Greece and Ireland, the countries hurt most by the 2008 banking crisis and sovereign debt problems, had bigger increases in suicide rates. The data suggests job troubles have caused widespread despair, one of the scientists said in an interview.

“Suicides are just the tip of the iceberg in front of an increase in depression,” said David Stuckler of the University of Cambridge. “We’re seeing signs of a mental health crisis.”

Every increase of 1 percent in the unemployment rate is associated with an 0.8 percent rise in suicides by people younger than 65, Stuckler wrote in a 2009 Lancet article that culled data from 26 EU countries over more than three decades. More joblessness was also linked to an increase in murders and a drop in traffic fatalities.

Stuckler and his colleagues said they had seen a “steady downward trend” in suicide rates in the years before 2007, which “reversed at once” as unemployment surged by about 35 percent in European Union member nations between 2007 and 2009.

Greek Unemployment

The level of unemployment in Greece has almost doubled to 16.2 percent since 2008, according to Bloomberg data. Suicides there increased 19 percent to a total of 391 between 2007 and 2009, according to Stuckler. The government last week agreed to cut 78 billion euros ($112 billion) in spending to get the fifth installment of an international bailout package aimed at lowering borrowing costs in a country where debt may rise to 158 percent of gross domestic product this year, according to EU forecasts.

In Ireland, the number of suicides rose 15 percent over the same period to 527 as unemployment almost tripled since the first quarter of 2008. Ireland’s unemployment now stands at 14.1 percent as the government works to narrow its budget deficit.
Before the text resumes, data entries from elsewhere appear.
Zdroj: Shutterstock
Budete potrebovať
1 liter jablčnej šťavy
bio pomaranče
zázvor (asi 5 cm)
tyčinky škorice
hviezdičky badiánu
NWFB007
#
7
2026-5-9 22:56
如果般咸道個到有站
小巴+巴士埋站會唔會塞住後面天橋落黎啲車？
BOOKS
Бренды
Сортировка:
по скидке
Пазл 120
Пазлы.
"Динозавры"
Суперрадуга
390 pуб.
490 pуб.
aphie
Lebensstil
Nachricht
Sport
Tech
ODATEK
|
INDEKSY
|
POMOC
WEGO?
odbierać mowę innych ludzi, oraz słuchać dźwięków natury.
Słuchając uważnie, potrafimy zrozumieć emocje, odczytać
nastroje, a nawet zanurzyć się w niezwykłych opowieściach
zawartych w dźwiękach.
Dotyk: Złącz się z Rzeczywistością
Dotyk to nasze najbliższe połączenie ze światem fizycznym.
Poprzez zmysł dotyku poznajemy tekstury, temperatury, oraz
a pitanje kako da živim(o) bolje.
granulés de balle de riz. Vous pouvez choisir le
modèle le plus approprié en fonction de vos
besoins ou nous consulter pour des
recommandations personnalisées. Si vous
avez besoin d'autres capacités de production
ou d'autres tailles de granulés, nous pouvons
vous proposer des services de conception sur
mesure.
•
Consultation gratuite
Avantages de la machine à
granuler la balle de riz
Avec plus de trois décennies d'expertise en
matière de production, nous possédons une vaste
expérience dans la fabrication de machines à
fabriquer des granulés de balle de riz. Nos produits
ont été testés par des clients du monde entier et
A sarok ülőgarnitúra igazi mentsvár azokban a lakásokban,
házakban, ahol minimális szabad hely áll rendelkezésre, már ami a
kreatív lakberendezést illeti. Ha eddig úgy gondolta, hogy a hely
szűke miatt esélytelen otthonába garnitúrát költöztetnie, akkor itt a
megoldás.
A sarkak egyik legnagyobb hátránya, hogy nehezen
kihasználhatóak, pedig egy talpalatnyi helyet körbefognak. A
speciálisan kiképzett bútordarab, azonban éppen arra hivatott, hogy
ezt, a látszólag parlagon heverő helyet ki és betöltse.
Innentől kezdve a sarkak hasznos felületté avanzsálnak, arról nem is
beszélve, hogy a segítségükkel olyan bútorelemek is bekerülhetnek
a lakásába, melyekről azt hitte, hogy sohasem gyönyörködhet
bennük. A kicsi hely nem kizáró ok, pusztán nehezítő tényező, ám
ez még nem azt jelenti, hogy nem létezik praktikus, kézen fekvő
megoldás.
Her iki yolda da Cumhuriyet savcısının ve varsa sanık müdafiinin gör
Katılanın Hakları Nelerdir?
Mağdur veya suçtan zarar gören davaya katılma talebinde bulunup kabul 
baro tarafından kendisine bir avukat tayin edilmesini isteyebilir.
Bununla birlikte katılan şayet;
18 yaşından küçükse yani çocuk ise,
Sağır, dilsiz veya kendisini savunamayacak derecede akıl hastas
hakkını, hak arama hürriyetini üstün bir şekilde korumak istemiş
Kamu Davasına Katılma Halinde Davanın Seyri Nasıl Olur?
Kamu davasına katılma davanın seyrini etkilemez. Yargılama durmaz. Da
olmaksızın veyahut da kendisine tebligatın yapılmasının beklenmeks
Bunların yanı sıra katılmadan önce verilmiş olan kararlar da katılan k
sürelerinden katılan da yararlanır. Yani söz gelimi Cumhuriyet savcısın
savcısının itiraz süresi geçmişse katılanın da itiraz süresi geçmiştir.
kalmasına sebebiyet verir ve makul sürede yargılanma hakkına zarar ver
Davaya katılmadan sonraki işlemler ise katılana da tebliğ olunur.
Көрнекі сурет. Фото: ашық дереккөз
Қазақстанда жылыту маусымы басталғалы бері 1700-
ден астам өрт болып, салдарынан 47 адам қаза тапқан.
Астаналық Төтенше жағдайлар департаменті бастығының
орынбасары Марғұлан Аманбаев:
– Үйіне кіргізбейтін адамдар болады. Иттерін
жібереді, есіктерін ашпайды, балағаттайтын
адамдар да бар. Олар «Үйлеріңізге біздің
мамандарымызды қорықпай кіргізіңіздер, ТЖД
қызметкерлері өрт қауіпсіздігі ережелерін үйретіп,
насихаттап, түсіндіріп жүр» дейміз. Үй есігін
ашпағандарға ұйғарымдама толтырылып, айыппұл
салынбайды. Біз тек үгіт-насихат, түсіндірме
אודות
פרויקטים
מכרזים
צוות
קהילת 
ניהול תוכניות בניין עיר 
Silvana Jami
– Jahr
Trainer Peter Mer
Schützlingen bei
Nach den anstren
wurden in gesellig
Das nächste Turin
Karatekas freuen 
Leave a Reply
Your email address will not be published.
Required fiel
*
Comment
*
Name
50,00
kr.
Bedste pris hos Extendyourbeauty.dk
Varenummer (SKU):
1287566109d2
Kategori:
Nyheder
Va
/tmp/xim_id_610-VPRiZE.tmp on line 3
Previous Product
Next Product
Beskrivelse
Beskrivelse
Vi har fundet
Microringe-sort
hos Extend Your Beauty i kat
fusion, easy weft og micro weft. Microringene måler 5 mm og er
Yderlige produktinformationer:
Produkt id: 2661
The state has been locked out of credit markets after investors became wary of the cost of bailing out its banking sector.

“To the extent that cuts are now being contemplated to effective mental health services and job reintegration programs, there’s a real possibility that those measures could exacerbate the risks,” Stuckler said.

Austrian Data

Out of the 10 European nations for which 2009 data was available, only Austria had fewer suicides compared with 2007, according to the scientists. In each of the other countries, the number of suicides increased by at least 5 percent.

In the U.K., the number of suicides rose almost 9 percent to 4,245 in 2009 from 2007, according to Stuckler.

Since the 2008 downturn began, about 7 percent of more than 2,000 workers surveyed in England and Wales had started taking antidepressants for “problems directly caused by the pressures of recession on their workplace,” such as longer hours and low morale, according to research published last year by Mind, a U.K.-based mental health charity.

The British unemployment rate has remained above 7.5 percent for about two years, compared with a rate of 5.5 percent in January 2007, according to the U.K. Office for National Statistics. The jobless rate probably won’t drop below 7.5 percent until 2013, according to the median estimate of 12 economists surveyed by Bloomberg.